- _WHAT YOU WILL DO_: Wherever the line with "wall art: none [89,344,239,402]" sits in the listing below, transcribe from it up to and including the line with "coffee cup: present [47,114,77,153]", exactly, and leave the remaining lines out.
━━━━━ EXERCISE MATERIAL
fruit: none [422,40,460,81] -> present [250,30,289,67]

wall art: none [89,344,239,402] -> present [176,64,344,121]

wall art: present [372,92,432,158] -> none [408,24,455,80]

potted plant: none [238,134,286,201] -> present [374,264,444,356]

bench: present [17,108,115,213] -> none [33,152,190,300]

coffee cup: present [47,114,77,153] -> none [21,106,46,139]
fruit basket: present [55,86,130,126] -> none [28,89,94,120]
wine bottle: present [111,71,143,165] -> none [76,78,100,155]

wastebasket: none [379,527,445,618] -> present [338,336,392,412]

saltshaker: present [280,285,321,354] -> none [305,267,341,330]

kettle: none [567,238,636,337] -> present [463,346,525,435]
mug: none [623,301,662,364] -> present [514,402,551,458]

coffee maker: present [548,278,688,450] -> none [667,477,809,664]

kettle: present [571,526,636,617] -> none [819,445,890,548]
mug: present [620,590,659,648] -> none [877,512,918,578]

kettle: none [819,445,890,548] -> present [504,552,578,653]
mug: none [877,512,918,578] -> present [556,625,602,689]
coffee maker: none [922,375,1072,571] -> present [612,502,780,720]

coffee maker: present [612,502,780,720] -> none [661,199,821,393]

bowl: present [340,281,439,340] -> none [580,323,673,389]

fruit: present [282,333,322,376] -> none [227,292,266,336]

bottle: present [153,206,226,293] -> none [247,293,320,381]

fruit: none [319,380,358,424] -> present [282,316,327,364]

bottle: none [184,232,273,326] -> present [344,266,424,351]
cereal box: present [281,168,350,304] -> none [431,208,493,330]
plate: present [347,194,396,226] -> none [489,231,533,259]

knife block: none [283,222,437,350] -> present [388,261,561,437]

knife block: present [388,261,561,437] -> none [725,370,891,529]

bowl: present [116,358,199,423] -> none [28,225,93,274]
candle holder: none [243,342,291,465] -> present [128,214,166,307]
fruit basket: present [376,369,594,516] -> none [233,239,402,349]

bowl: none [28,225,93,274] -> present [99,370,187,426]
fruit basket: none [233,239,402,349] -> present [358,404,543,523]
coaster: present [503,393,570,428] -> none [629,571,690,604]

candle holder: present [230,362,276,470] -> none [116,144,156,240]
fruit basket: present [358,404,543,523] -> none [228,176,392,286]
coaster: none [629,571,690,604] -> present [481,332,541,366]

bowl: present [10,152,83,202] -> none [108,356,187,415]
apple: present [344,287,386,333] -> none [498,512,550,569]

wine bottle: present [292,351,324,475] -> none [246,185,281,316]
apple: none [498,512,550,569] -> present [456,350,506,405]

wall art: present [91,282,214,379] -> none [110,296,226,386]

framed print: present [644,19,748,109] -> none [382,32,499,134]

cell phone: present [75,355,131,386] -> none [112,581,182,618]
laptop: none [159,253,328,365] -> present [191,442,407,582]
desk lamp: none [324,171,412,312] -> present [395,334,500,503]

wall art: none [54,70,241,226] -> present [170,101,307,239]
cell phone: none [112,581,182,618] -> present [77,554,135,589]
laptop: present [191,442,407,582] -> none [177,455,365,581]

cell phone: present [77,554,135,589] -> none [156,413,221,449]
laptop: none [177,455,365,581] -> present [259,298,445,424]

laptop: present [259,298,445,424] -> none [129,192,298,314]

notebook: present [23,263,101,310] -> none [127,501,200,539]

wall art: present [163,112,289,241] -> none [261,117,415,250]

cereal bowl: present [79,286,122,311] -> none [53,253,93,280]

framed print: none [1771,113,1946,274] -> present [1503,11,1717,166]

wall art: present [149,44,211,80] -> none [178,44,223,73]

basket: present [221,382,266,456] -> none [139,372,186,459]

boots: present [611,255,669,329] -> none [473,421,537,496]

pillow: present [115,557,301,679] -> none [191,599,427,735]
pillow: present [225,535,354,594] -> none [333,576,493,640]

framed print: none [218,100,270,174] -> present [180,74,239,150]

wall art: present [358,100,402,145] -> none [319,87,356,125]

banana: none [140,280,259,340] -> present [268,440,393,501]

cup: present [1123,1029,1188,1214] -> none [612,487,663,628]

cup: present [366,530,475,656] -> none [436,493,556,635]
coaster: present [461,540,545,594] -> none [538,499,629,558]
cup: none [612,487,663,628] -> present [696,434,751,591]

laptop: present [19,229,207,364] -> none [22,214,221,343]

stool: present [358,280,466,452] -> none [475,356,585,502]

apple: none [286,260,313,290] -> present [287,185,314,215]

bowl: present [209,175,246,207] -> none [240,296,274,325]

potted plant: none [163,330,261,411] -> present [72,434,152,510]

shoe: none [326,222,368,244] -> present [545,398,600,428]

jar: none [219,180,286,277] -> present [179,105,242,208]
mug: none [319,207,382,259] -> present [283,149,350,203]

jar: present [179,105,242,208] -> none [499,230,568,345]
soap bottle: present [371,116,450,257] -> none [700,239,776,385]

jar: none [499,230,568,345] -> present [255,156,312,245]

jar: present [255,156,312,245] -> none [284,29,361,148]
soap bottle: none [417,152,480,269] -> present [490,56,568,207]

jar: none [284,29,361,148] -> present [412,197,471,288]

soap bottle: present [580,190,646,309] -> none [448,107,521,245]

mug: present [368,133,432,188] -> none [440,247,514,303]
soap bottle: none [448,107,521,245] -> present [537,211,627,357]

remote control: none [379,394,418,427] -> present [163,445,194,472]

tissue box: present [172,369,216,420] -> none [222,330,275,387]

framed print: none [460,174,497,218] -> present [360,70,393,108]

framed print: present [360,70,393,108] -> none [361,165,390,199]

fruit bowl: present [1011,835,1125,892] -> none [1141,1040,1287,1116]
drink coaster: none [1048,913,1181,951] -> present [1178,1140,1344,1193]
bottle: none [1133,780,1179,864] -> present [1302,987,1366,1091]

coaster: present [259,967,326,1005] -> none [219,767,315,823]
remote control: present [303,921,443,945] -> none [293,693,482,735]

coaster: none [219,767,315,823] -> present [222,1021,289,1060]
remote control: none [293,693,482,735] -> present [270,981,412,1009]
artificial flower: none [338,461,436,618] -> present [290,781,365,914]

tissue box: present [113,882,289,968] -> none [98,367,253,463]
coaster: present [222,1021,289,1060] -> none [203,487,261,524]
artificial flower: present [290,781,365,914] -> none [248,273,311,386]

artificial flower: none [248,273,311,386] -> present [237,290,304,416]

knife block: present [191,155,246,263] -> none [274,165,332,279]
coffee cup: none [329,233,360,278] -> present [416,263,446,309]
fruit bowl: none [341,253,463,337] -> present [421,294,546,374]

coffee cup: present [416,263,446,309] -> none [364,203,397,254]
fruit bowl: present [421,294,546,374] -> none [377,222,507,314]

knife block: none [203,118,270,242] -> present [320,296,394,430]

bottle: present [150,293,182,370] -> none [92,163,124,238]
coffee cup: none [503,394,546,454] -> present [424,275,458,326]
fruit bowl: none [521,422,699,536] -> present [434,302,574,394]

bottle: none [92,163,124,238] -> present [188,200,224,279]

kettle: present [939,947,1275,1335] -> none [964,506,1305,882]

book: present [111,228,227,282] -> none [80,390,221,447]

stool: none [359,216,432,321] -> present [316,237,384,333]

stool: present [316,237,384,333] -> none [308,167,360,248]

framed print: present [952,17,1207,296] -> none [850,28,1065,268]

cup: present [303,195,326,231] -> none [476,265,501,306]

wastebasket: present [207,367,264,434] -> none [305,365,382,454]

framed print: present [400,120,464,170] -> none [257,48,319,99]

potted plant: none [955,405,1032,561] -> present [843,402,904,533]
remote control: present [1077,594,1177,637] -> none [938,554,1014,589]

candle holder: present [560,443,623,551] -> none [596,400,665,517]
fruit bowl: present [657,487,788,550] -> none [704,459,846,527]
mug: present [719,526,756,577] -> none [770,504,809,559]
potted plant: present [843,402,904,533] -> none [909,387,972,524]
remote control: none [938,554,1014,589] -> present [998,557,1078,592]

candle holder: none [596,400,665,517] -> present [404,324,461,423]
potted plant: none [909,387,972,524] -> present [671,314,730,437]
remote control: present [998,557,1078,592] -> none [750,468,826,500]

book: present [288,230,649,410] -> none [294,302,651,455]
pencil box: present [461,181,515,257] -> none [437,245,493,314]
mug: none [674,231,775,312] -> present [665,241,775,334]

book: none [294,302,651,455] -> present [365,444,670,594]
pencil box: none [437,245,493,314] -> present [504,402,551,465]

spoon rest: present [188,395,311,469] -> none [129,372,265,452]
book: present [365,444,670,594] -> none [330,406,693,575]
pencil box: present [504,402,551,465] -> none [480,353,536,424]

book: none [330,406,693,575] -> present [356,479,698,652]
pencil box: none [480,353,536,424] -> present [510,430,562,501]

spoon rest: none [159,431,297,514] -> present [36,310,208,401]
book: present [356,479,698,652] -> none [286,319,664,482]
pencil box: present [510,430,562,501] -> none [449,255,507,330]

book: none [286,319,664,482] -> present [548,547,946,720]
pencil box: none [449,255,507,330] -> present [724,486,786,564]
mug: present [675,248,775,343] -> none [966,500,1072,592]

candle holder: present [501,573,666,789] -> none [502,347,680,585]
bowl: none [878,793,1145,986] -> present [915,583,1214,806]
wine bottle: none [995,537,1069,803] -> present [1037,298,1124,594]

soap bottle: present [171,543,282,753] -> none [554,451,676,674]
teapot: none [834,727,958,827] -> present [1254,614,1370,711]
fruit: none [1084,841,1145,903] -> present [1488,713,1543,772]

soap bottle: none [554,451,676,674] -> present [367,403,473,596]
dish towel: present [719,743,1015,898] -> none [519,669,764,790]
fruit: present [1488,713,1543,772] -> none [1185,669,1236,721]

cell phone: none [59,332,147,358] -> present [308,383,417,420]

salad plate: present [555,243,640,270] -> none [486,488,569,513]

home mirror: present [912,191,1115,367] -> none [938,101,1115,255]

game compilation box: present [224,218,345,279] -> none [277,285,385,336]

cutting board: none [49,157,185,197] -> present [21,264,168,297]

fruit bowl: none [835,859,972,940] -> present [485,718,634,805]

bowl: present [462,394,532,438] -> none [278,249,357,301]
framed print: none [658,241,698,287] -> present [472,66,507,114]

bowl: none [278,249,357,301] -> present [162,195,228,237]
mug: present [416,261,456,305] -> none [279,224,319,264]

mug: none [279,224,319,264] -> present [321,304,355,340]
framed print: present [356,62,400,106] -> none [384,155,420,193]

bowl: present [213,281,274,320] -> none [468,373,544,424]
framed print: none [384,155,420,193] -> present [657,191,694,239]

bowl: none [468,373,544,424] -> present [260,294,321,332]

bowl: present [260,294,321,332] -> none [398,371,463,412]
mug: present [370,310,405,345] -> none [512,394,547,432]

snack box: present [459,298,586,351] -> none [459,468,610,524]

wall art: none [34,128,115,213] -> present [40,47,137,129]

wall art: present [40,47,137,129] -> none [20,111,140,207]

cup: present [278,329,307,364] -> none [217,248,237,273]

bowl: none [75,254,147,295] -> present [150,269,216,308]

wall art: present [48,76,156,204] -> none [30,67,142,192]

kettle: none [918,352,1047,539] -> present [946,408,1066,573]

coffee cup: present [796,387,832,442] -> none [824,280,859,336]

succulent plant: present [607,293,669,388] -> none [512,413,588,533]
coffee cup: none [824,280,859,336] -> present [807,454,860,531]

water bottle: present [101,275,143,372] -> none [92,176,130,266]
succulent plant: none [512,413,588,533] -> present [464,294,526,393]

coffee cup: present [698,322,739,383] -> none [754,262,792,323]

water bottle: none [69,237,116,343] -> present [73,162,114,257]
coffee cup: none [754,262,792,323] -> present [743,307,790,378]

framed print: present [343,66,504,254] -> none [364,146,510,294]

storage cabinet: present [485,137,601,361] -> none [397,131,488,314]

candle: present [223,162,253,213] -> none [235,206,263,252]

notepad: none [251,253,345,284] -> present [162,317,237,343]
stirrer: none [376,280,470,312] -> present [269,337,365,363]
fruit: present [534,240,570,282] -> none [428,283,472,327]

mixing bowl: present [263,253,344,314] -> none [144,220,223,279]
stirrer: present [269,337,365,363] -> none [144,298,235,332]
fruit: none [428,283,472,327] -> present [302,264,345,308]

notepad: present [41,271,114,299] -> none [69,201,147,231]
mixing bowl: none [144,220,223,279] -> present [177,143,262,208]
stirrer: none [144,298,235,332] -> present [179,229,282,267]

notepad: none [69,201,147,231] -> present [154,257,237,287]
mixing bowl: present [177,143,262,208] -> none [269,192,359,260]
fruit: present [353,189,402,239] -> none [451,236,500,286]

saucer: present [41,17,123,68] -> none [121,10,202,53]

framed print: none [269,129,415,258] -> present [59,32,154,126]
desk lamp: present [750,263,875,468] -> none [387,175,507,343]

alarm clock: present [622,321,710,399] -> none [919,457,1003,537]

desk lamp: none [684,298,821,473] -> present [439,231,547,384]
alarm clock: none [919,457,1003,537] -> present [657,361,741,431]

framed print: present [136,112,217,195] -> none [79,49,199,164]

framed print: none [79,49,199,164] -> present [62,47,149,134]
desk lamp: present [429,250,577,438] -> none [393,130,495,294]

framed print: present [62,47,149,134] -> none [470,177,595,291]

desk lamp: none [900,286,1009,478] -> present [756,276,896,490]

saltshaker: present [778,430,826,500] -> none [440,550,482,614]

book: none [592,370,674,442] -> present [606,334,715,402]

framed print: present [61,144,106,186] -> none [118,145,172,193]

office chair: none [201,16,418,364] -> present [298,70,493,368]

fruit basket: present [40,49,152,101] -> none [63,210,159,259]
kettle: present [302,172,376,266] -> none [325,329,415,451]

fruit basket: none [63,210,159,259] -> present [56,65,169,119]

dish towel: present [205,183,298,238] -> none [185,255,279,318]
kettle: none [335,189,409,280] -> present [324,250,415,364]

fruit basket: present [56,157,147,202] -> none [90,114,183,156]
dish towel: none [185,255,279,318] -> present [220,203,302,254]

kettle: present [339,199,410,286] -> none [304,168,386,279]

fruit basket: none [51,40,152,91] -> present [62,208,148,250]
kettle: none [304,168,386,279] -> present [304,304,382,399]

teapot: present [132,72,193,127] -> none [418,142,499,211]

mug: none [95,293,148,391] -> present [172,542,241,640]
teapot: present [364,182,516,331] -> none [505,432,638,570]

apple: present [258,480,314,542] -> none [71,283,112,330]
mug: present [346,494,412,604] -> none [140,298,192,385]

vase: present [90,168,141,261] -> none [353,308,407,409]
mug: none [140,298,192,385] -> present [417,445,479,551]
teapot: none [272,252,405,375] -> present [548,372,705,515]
━━━━━━━━━━
- _TASK ANSWER_:
wall art: none [89,344,239,402] -> present [176,64,344,121]

wall art: present [372,92,432,158] -> none [408,24,455,80]

potted plant: none [238,134,286,201] -> present [374,264,444,356]

bench: present [17,108,115,213] -> none [33,152,190,300]

coffee cup: present [47,114,77,153] -> none [21,106,46,139]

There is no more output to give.